Às segundas, estou ansiosa pela sexta. Sinto que passo pelas semanas como quem enfrenta a descida mais íngreme de uma montanha russa: de olhos fechados e a suster a respiração. Volta e meia, dou por mim a abri-los a meio de um looping e a gritar para me deixarem sair deste carrocel. Só que é este carrocel que me paga as contas ao fim do mês.

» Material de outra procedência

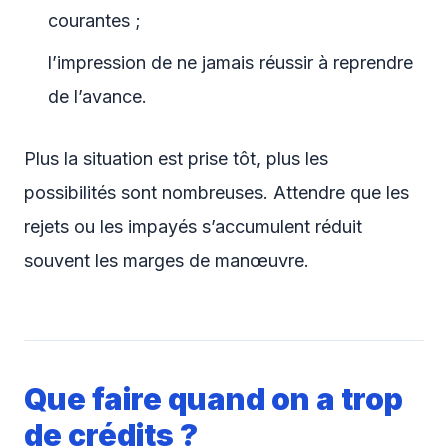
courantes ;
l’impression de ne jamais réussir à reprendre
de l’avance.
Plus la situation est prise tôt, plus les
possibilités sont nombreuses. Attendre que les
rejets ou les impayés s’accumulent réduit
souvent les marges de manœuvre.
Que faire quand on a trop
de crédits ?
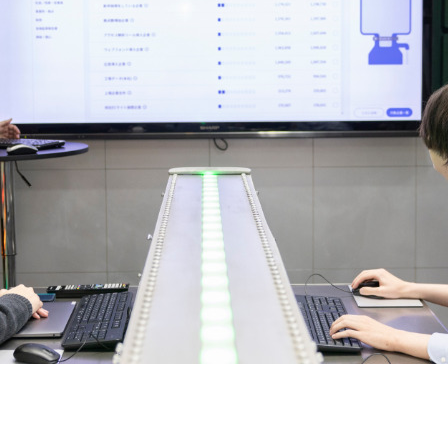
契約内容・クーポン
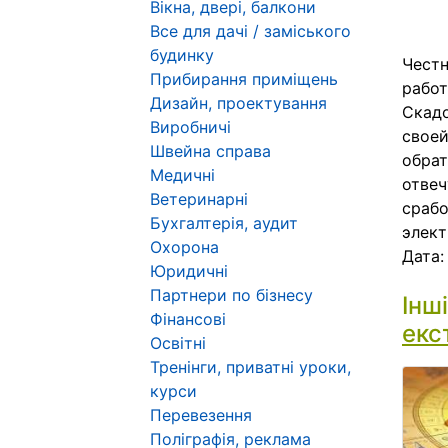
Вікна, двері, балкони
Все для дачі / заміського
будинку
Честн
Прибирання приміщень
работ
Дизайн, проектування
Скадо
Виробничі
своей
Швейна справа
обрат
Медичні
отвеч
Ветеринарні
срабо
Бухгалтерія, аудит
элект
Охорона
Дата
Юридичні
Партнери по бізнесу
Інш
Фінансові
екс
Освітні
Тренінги, приватні уроки,
курси
Перевезення
Поліграфія, реклама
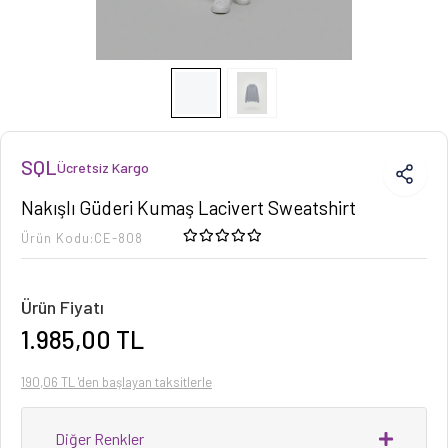
SQL
Ücretsiz Kargo
Nakışlı Güderi Kumaş Lacivert Sweatshirt
Ürün Kodu:
CE-808
Ürün Fiyatı
1.985,00 TL
190,06 TL 'den başlayan taksitlerle
Diğer Renkler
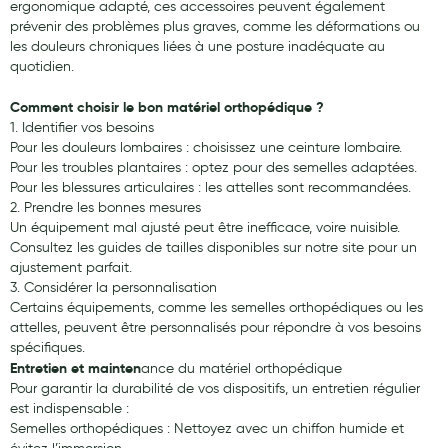
ergonomique adapté, ces accessoires peuvent également
prévenir des problèmes plus graves, comme les déformations ou
les douleurs chroniques liées à une posture inadéquate au
quotidien.
Comment choisir le bon matériel orthopédique ?
1. Identifier vos besoins
Pour les douleurs lombaires : choisissez une ceinture lombaire.
Pour les troubles plantaires : optez pour des semelles adaptées.
Pour les blessures articulaires : les attelles sont recommandées.
2. Prendre les bonnes mesures
Un équipement mal ajusté peut être inefficace, voire nuisible.
Consultez les guides de tailles disponibles sur notre site pour un
ajustement parfait.
3. Considérer la personnalisation
Certains équipements, comme les semelles orthopédiques ou les
attelles, peuvent être personnalisés pour répondre à vos besoins
spécifiques.
Entretien et mainten
ance du matériel orthopédique
Pour garantir la durabilité de vos dispositifs, un entretien régulier
est indispensable :
Semelles orthopédiques : Nettoyez avec un chiffon humide et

Creio que foi isto que me fez desaparecer em primeiro lugar: depois de uns tempos desempregada, parecia-me injusto, e bastante ingrato, demonstrar que não estou feliz a fazer o que faço, um emprego meio que caído do céu - e demorei nove meses, uma gestação inteira, a ganhar coragem para escrever sobre isto. 

Também estou perdida, além de cansada.
De certa forma, vendem-nos a ideia de que aos 17 já teremos tomado uma das maiores decisões das nossas vidas, que já acertámos contas com a verdadeira resposta ao o que queres ser quando fores grande?,e que é suposto não termos dúvidas. Não aconteceu comigo: aos 21, percebi que o meu sonho de infância era um pesadelo e estava muito longe de ser o caminho que eu queria seguir. 
Aos 24, ainda não o encontrei.

Sinto-me quase envergonhada por ter de assumir que não sei o que quero fazer com a minha vida. Tenho uma ideia, claro - mas não sei como lá chegar porque nenhum caminho me parece curto o suficiente, nem caber na minha carteira. Então, na maior parte do tempo, sinto-me encurralada, condenada a empregos que me façam sentir na pele que não fui capaz de ir mais além, todos os dias. A sentir que nunca terei um papel suficientemente importante, seja onde for - e tudo o que mais faça nunca será suficiente.

Já tive a sorte de trabalhar em algo de que gostava verdadeiramente de fazer. Algo que me fazia acordar tão contente à segunda feira quanto estava à sexta à tarde: e o que só aprendi depois, é que é impagável e difícil de encontrar. Para vos ser franca, acho que nem sequer soube valorizar a sorte que tive, antes da ameaça de falência me ter deixado fora de jogo - e, durante todo este tempo, tenho andado à procura dessa sensação.

Desapareci porque estou cansada, e voltei pelo mesmo motivo: não posso continuar a viver só dois dias por semana, muito menos a fingir que não faz mal que assim seja.